Security Advisory 0091

On affected 7130 Series FPGA platforms running MOS and recent versions of the MultiAccess FPGA, application of ACL’s may result in incorrect operation of the configured ACL for a port resulting in some packets that should be denied being permitted and some packets that should be permitted being denied.

The CVE-ID tracking this issue: CVE-2023-6068

Security Advisory 0090

On affected platforms running Arista MOS, the configuration of a BGP password will cause the password to be logged in clear text that can be revealed in local logs or remote logging servers by authenticated users, as well as appear in clear text in the device’s running config. This could result in unauthorized route announcements from malicious peers or cause traffic loss.

The CVE-ID tracking this issue: CVE-2023-24547

Security Advisory 0089

On affected platforms running Arista EOS with VXLAN configured, malformed or truncated packets received over a VXLAN tunnel and forwarded in hardware can cause egress ports to be unable to forward packets. The device will continue to be susceptible to the issue until remediation is in place.

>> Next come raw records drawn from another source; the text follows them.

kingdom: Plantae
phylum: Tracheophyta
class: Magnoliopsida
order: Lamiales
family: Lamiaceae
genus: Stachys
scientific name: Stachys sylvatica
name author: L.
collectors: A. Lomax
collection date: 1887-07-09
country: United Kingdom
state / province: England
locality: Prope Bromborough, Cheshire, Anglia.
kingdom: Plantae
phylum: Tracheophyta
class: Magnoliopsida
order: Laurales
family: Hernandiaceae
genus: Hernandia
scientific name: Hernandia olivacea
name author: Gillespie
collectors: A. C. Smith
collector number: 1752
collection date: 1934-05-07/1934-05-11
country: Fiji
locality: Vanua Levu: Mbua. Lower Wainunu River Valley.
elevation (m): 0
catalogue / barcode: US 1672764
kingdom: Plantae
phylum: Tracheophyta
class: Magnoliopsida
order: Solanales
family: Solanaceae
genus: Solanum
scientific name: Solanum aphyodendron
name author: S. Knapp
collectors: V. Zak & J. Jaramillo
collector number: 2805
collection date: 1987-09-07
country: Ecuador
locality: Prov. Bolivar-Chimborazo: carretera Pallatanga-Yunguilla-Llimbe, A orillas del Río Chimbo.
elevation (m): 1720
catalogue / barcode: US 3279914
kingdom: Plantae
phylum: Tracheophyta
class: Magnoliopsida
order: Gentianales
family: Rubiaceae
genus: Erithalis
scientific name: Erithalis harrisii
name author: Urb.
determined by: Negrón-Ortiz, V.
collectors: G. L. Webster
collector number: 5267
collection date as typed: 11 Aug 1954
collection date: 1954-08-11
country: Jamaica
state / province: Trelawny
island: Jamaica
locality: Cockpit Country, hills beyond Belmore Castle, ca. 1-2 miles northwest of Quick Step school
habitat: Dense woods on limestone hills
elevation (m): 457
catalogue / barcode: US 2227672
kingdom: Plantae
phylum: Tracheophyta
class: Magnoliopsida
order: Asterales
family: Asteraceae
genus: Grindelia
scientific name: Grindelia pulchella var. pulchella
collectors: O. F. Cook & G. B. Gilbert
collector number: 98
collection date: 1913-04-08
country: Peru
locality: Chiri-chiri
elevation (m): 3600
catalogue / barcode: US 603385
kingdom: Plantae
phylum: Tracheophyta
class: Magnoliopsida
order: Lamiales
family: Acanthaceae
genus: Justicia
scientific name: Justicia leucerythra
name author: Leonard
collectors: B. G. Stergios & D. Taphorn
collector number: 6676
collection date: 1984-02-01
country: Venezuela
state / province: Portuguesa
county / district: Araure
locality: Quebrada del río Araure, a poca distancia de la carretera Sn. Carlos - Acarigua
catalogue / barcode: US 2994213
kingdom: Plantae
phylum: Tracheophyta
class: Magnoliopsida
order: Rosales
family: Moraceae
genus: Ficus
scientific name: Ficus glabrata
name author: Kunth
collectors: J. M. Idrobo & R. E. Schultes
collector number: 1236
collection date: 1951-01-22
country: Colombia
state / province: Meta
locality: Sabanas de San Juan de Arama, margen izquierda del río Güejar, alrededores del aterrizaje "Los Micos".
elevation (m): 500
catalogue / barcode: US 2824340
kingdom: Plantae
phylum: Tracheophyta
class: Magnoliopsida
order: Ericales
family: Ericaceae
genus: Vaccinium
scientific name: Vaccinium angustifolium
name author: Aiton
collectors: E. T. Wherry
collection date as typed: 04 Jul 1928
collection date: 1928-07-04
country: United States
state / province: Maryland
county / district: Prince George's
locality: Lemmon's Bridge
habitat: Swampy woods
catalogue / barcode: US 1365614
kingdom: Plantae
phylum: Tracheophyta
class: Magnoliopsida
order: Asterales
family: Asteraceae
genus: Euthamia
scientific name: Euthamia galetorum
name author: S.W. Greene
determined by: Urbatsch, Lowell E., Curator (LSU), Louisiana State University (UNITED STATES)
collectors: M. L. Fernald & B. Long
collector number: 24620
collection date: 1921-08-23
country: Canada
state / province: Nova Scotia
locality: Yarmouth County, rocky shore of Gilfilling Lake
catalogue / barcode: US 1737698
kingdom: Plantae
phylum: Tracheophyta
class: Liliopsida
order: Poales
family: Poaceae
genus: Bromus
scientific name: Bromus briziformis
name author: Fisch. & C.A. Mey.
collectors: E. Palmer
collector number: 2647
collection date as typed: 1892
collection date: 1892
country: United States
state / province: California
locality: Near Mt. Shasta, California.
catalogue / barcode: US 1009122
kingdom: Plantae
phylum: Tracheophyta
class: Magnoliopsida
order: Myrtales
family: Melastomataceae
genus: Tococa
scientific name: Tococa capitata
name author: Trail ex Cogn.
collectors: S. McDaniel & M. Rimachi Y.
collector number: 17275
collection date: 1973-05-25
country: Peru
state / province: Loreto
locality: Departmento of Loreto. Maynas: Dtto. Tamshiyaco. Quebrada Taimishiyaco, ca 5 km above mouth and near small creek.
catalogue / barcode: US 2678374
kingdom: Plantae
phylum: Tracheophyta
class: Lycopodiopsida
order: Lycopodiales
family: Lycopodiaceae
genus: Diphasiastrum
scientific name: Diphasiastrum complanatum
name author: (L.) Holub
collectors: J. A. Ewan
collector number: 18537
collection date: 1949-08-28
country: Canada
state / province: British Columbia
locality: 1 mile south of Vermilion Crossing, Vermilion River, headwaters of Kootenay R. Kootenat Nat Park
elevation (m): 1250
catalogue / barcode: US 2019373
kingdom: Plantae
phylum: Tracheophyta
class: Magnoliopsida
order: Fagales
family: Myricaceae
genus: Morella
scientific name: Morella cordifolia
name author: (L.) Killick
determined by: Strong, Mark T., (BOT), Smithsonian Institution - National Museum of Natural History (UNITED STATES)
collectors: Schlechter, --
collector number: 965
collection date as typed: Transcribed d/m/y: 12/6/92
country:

The CVE-ID tracking this issue: CVE-2023-24548

Security Advisory 0088

On affected platforms running Arista EOS with mirroring to multiple destinations configured, an internal system error may trigger a kernel panic and cause system reload.

The CVE-ID tracking this issue: CVE-2023-3646

Security Advisory 0087

On the affected platforms running EOS, a malformed DHCP packet might cause the DHCP relay agent to restart. Arista is not aware of any malicious uses of this issue in customer networks.

The CVE-ID tracking this issue: CVE-2023-24510

Security Advisory 0086

On affected platforms running Arista EOS, an authorized attacker with permissions to perform gNMI requests could craft a request allowing it to update arbitrary configurations in the switch. This situation occurs only when the Streaming Telemetry Agent (referred to as the TerminAttr agent) is enabled and gNMI access is configured on the agent.

This situation occurs only when the Streaming Telemetry Agent (referred to as the TerminAttr agent) is enabled and gNMI access is configured on the agent.

The CVE-ID tracking this issue: CVE-2023-24512

Security Advisory 0085

This advisory details the impact of two issues discovered on Arista CloudEOS;

CVE-2023-24545: On affected platforms running Arista CloudEOS an issue in the Software Forwarding Engine (Sfe) can lead to a potential denial of service attack by sending malformed packets to the switch. This causes a leak of packet buffers and if enough malformed packets are received, the switch may eventually stop forwarding traffic.

CVE-2023-24513: On affected platforms running Arista CloudEOS a size check bypass issue in the Software Forwarding Engine (Sfe) may allow buffer over reads in later code. Additionally, depending on configured options this may cause a recomputation of the TCP checksum which could be leveraged in DDoS attacks.

Security Advisory 0084

On affected platforms running Arista EOS with SNMP configured and the snmpd process is running, a specially crafted SNMP packet can cause a memory leak in the snmpd process. This may result in the snmpd processing being terminated (causing SNMP requests to time out until snmpd is automatically restarted) and potential memory resource exhaustion for other processes on the switch. The vulnerability does not have any confidentiality or integrity impacts to the system.